3. Monitor plan data. Besides patient surveys, managed care organizations use economic credentialing to decide which providers are worth retaining. Plans monitor costs by measuring how you stack up against your peers in several categories–including out-of-network referrals, lab tests and X-rays ordered, formulary utilization and hospital lengths of stay.
Ignore utilization reports at your peril. If you are keeping patients in the hospital for longer periods than your peers, you will be on thin ice. “We take a long, hard look at someone whose economic profile is a hundred percent at variance with their peers,” notes Porter.
You should also look closely at the clinical profiles that plans send out periodically. Your high volume of referrals to infectious-disease specialists may be justified if you have many HIV-positive patients, but if your clinical profile is similar to those of your peers, it can puncture your argument that your costs are aberrant because your population is sicker. Better start cutting costs fast. Aetna dropped 38 physicians from its PPO network in 1993 based primarily on cost-performance evaluations, the AMA says.

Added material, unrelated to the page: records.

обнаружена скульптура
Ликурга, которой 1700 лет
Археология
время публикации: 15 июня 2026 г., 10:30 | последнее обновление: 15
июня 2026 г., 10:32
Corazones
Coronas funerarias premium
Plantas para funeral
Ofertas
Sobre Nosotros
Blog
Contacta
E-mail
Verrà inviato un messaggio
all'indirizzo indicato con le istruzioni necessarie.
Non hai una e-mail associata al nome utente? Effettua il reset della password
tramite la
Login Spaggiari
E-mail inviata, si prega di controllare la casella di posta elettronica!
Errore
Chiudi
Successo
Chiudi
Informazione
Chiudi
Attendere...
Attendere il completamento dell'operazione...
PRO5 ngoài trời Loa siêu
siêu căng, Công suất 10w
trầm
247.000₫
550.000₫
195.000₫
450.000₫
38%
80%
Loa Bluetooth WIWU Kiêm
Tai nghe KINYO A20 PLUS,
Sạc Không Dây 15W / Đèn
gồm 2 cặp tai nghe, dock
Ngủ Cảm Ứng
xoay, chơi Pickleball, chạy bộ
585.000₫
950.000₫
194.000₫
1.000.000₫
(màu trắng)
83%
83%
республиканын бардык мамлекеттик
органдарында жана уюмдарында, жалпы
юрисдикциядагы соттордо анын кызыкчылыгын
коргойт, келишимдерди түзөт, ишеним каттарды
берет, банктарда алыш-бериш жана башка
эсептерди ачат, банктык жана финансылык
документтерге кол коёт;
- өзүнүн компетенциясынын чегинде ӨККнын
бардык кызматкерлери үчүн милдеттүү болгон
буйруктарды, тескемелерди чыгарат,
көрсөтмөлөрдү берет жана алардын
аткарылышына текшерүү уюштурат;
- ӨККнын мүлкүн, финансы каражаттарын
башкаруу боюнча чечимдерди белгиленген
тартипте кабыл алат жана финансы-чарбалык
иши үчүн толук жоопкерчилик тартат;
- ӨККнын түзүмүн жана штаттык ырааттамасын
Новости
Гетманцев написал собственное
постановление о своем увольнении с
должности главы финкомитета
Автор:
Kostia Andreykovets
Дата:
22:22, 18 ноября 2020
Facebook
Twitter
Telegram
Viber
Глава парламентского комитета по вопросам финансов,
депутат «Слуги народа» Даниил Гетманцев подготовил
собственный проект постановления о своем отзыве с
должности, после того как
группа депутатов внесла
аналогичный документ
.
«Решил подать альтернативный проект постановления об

“An internist with a population similar to his peers, but with extremely high dermatology referrals, may not even realize that a lot of his fellow physicians are treating many conditions right in their offices,” says Porter. “Armed with this information, he may choose to take a refresher course in dermatology.”

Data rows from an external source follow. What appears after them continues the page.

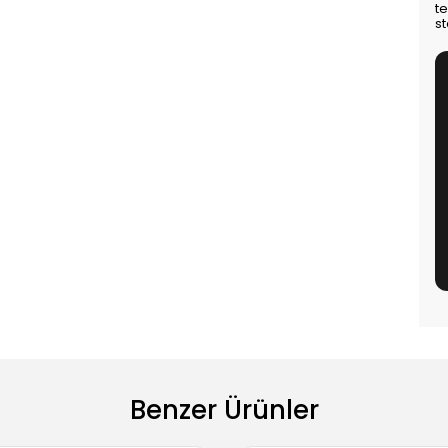
t
st
Benzer Ürünler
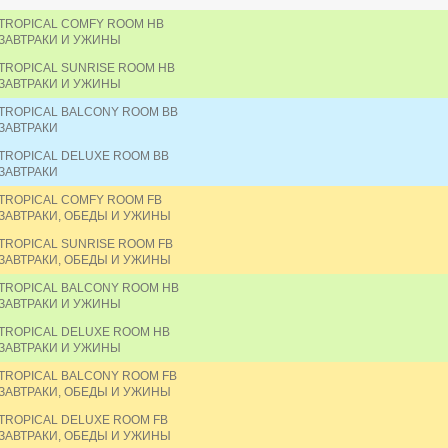
TROPICAL COMFY ROOM HB
ЗАВТРАКИ И УЖИНЫ
TROPICAL SUNRISE ROOM HB
ЗАВТРАКИ И УЖИНЫ
TROPICAL BALCONY ROOM BB
ЗАВТРАКИ
TROPICAL DELUXE ROOM BB
ЗАВТРАКИ
TROPICAL COMFY ROOM FB
ЗАВТРАКИ, ОБЕДЫ И УЖИНЫ
TROPICAL SUNRISE ROOM FB
ЗАВТРАКИ, ОБЕДЫ И УЖИНЫ
TROPICAL BALCONY ROOM HB
ЗАВТРАКИ И УЖИНЫ
TROPICAL DELUXE ROOM HB
ЗАВТРАКИ И УЖИНЫ
TROPICAL BALCONY ROOM FB
ЗАВТРАКИ, ОБЕДЫ И УЖИНЫ
TROPICAL DELUXE ROOM FB
ЗАВТРАКИ, ОБЕДЫ И УЖИНЫ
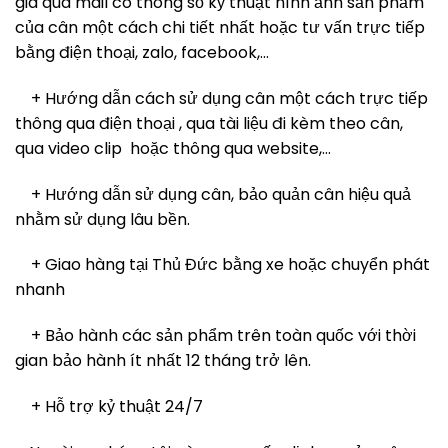
giá qua mail có thông số kỷ thuật hình ảnh sản phẩm
của cân một cách chi tiết nhất hoặc tư vấn trực tiếp
bằng điện thoại, zalo, facebook,…
+ Hướng dẫn cách sử dụng cân một cách trực tiếp
thông qua điện thoại , qua tài liệu đi kèm theo cân,
qua video clip hoặc thông qua website,…
+ Hướng dẫn sử dụng cân, bảo quản cân hiệu quả
nhằm sử dụng lâu bền.
+ Giao hàng tại Thủ Đức bằng xe hoặc chuyển phát
nhanh
+ Bảo hành các sản phẩm trên toàn quốc với thời
gian bảo hành ít nhất 12 tháng trở lên.
+ Hỗ trợ kỷ thuật 24/7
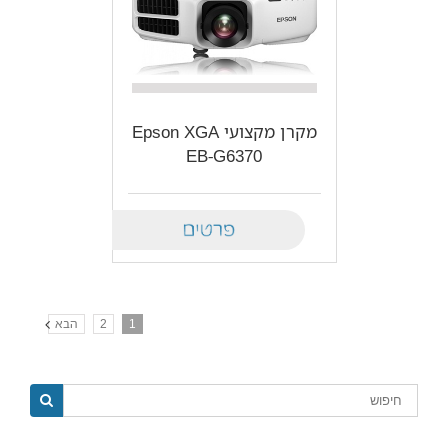
מקרן מקצועי Epson XGA
EB-G6370
Details
1
2
הבא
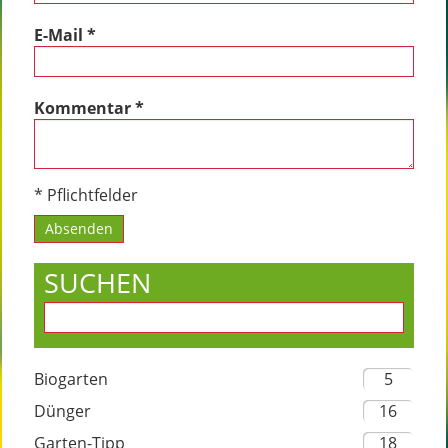
E-Mail
*
Kommentar
*
* Pflichtfelder
SUCHEN
Biogarten
5
Dünger
16
Garten-Tipp
18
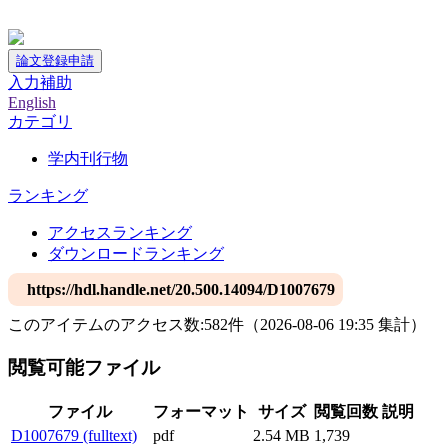
神戸大学附属図書館デジタルアーカイブ
論文登録申請
入力補助
English
カテゴリ
学内刊行物
ランキング
アクセスランキング
ダウンロードランキング
https://hdl.handle.net/20.500.14094/D1007679
このアイテムのアクセス数:
582
件
（
2026-08-06
19:35 集計
）
閲覧可能ファイル
ファイル
フォーマット
サイズ
閲覧回数
説明
D1007679 (fulltext)
pdf
2.54 MB
1,739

4. Be a team player. You may not like the fact that big insurers and HMOs seem to hold all the cards, but constant complaining to plan administrators about their interference with your medical decisions will antagonize them. Do it often enough and they’ll find a way to dump you.
Try cooperating. You don’t have to be a wimp, however, says the AMA’s O’Brien. If you believe the plan is not providing appropriate patient care, meet with the medical director to discuss your concerns. Take your partners or other colleagues with you, since there’s strength in numbers, she advises. By presenting your case in a reasonable, professional manner, you may persuade the plan to change or modify its position.

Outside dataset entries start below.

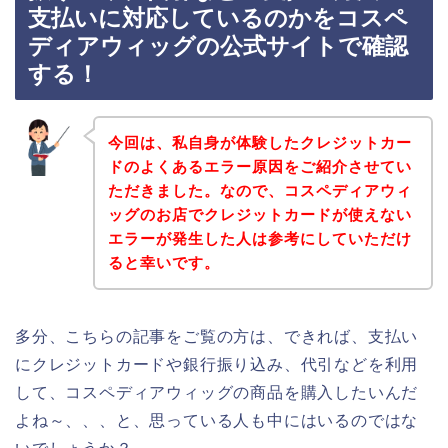
支払いに対応しているのかをコスペ
ディアウィッグの公式サイトで確認
する！
今回は、私自身が体験したクレジットカー
ドのよくあるエラー原因をご紹介させてい
ただきました。なので、コスペディアウィ
ッグのお店でクレジットカードが使えない
エラーが発生した人は参考にしていただけ
ると幸いです。
多分、こちらの記事をご覧の方は、できれば、支払い
にクレジットカードや銀行振り込み、代引などを利用
して、コスペディアウィッグの商品を購入したいんだ
よね～、、、と、思っている人も中にはいるのではな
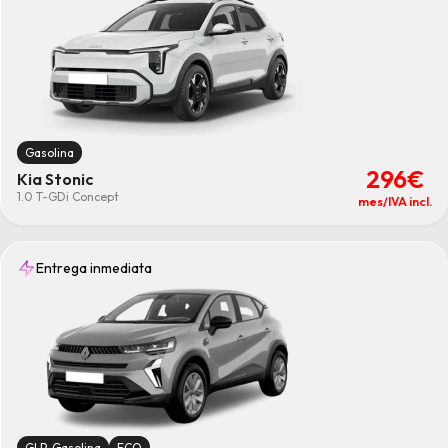
Gasolina
296€
Kia Stonic
1.0 T-GDi Concept
mes/IVA incl.
Entrega inmediata
GLP-Gasolina
ECO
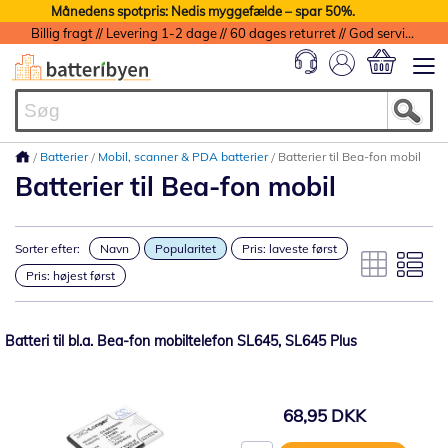
Månedens spotpris: Nedis myggefælde – spar 50%.
Billig fragt // Levering 1-2 dage // 60 dages returret // God service med garanti
Min indkøbs
Batterier
Mobil, scanner & PDA batterier
Batterier til Bea-fon mobil
Batterier til Bea-fon mobil
Sorter efter:
Navn
Popularitet
Pris: laveste først
Pris: højest først
Batteri til bl.a. Bea-fon mobiltelefon SL645, SL645 Plus
68,95 DKK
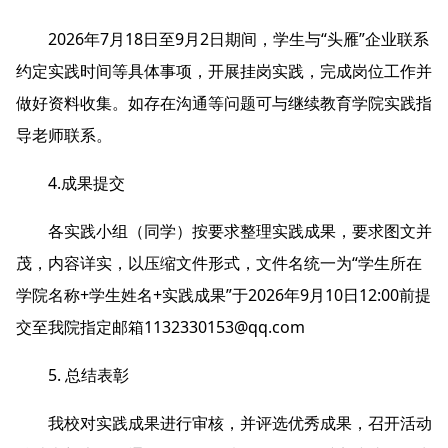
2026年7月18日至9月2日期间，学生与“头雁”企业联系
约定实践时间等具体事项，开展挂岗实践，完成岗位工作并
做好资料收集。如存在沟通等问题可与继续教育学院实践指
导老师联系。
4.成果提交
各实践小组（同学）按要求整理实践成果，要求图文并
茂，内容详实，以压缩文件形式，文件名统一为“学生所在
学院名称+学生姓名+实践成果”于2026年9月10日12:00前提
交至我院指定邮箱1132330153@qq.com
5. 总结表彰
我校对实践成果进行审核，并评选优秀成果，召开活动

“If you can provide an HMO with a solution to a problem instead of just moaning about it, the plan will consider you a valuable asset,” says Sandra E.D. McGraw, an attorney with the Health Care Group in Plymouth Meeting, Pa.
Another way to show you’re a team player is to join the plan’s peer review, case management, utilization review or other committee, sending a message that you share the plan’s interests and giving you an insider’s look at what the plan expects from providers.
Plans also look favorably on physicians who are receptive to capitation. Increasingly, employers are asking plans to capitate providers because capitation helps them more reliably predict their health benefit costs, McGraw adds.
You can also gain favor by accepting new patients, particularly during open enrollment. Just remember not to have too high a percentage of your income coming from any one plan.
Physicians today are worried about being left off managed care panels. But once aboard, there’s no guarantee of tenure. You may get axed for reasons you can’t control–lack of plan growth, for example. But more often than not, physicians with solid clinical outcomes who keep costs down, patients satisfied and plan administrators content will be the first hired and last fired.
David L. Coleman is a business and health care attorney in West Hartford, Conn. He is the author of The Human Resources Problem-Solver as well as numerous articles on managed care, legal and practice management issues affecting doctors.